# [GIVEN PROBLEM 1]
Answer these questions using the article on the Supreme Court's home equity ruling:
(a) What was the value of the home that Hennepin County seized from Geraldine Tyler?
(b) Which clause of the Constitution did the Court find the practice violated?
(c) Which jurisdictions currently authorize home equity theft?
# [GIVEN PROBLEM 2]
Continue the article on the Supreme Court's home equity ruling from where it stops.

Supreme Court rules against home equity theft that lower courts had upheld

Supreme Court rules against home equity theft that lower courts had upheld

Yesterday, the Supreme Court issued a unanimous decision banning what critics call “home equity theft,” a practice in which local governments seize the entire value of a property in order to pay off a much smaller delinquent property tax debt. It ruled in favor of Geraldine Tyler, a 94-year-old widow whose home, valued at $40,000, was seized by Minnesota’s Hennepin County  after she was unable to pay off $15,000 in property taxes, penalties, interest, and fees. The County then kept the entire $40,000 for itself, as Minnesota law allows.

A federal appeals court upheld that practice. But yesterday, the Supreme Court ruled it violated the Constitution’s Takings Clause to keep the entire value of the home, rather than just the unpaid taxes, penalties, fees, and interest. Its ruling in Tyler v. Hennepin County clarified that state law is not the sole source of the definition of property rights under the Takings Clause, and therefore state governments cannot seize private property without compensation simply by redefining it as the state’s property.

The result is that jurisdictions that currently authorize home equity theft—some twelve states and the District of Columbia—will no longer be permitted to do so. In addition, the holding that states cannot just redefine property rights at will has important implications for other property rights issues. It makes it harder for states to avoid takings liability by retroactively changing background principles of property law to take away people’s property.

[Records in a dataset]
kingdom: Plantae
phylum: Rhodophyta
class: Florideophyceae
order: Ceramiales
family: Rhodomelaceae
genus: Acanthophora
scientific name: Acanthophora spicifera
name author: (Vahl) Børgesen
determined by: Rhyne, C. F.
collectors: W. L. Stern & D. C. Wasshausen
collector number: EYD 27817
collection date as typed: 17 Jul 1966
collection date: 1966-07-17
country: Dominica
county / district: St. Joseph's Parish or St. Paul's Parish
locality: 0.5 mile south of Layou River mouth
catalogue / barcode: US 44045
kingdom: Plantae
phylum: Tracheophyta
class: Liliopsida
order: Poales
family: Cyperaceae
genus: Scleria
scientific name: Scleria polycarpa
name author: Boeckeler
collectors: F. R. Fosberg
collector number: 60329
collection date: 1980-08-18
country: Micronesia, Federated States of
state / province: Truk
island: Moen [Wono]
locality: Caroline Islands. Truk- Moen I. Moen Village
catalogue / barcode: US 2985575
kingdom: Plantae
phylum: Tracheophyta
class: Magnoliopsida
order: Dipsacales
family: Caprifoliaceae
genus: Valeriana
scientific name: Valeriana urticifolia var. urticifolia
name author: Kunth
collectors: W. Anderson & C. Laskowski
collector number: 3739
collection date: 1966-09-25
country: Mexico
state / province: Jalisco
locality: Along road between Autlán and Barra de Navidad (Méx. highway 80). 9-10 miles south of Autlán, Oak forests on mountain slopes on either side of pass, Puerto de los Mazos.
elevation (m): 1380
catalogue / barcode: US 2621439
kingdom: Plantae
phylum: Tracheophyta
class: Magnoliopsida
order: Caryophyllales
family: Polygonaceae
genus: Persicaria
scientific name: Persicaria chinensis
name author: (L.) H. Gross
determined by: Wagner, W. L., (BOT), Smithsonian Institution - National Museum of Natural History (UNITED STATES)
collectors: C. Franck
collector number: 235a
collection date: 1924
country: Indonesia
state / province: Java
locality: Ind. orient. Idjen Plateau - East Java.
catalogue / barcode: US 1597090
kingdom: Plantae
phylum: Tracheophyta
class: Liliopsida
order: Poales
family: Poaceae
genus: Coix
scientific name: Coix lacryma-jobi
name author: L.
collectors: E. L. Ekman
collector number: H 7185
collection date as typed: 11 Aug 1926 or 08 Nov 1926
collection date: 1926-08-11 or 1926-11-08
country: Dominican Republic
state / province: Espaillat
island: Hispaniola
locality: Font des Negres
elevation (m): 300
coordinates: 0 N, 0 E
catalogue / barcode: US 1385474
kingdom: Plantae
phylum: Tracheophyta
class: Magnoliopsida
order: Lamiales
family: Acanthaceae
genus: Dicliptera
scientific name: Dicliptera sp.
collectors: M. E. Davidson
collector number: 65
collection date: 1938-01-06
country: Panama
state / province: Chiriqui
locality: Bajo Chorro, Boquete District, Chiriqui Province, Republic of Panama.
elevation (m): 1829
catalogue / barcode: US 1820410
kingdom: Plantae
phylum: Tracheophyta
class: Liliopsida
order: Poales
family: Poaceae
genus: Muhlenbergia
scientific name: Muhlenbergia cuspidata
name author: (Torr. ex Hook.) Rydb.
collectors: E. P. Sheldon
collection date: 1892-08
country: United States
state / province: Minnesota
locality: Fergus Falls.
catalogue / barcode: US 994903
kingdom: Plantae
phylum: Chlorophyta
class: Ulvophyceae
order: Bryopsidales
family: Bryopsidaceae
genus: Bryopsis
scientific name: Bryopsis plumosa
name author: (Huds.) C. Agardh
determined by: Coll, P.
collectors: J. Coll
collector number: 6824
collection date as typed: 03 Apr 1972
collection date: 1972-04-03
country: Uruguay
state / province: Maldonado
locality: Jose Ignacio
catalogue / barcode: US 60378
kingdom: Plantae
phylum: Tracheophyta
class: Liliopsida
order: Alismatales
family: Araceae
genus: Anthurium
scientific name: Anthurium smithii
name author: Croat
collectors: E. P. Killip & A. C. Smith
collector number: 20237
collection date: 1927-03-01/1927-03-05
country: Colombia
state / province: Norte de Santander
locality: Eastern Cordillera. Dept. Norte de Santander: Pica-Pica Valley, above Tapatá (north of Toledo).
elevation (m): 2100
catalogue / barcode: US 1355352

# [EXERCISE ANSWER 1]
(a) $40,000.
(b) The Takings Clause.
(c) Some twelve states and the District of Columbia.

# [EXERCISE ANSWER 2]
The County practicing home equity theft was represented by Neal Katyal, who served as Acting Solicitor General in the Obama administration. In his briefs and at oral argument, Katyal claimed Tyler did not even have legal standing to challenge the theft of her home equity. The Court rejected his complicated hair-splitting argument, noting Tyler’s claim to the $25,000 in home equity  “is a classic pocketbook injury sufficient to give her standing.” The Court also rejected Katyal’s claim that Tyler had “constructively abandoned” her property by failing to pay the taxes and fees.

Here is the central portion of Chief Justice John Roberts’ opinion, which expressed the views of a majority of the Justices:

Hennepin County, Minnesota, sold Geraldine Tyler’shome for $40,000 to satisfy a $15,000 tax bill. Instead of returning the remaining $25,000, the County kept it for itself. The question presented is whether this constituted a taking of property without just compensation, in violation of the Fifth Amendment…..

The Takings Clause, applicable to the States through the Fourteenth Amendment, provides that “private property[shall not] be taken for public use, without just compensation…. States have long imposed taxes on property. Such taxes are not themselves a taking, but are a mandated “contribution from individuals . . . for the support of the government . . . for which they receive compensation in the protection which government affords.” County of Mobile v. Kimball, 102 U. S. 691, 703 (1881). In collecting these taxes, the State may impose interest and late fees. It may also seize and sell property, including land, to recover the amount owed…  Here there was money remaining after Tyler’s home was seized and sold by the County to satisfy her past due taxes, along with the costs of collecting them. The question is whether that remaining value is property under the Takings Clause, protected from uncompensated appropriation by the State.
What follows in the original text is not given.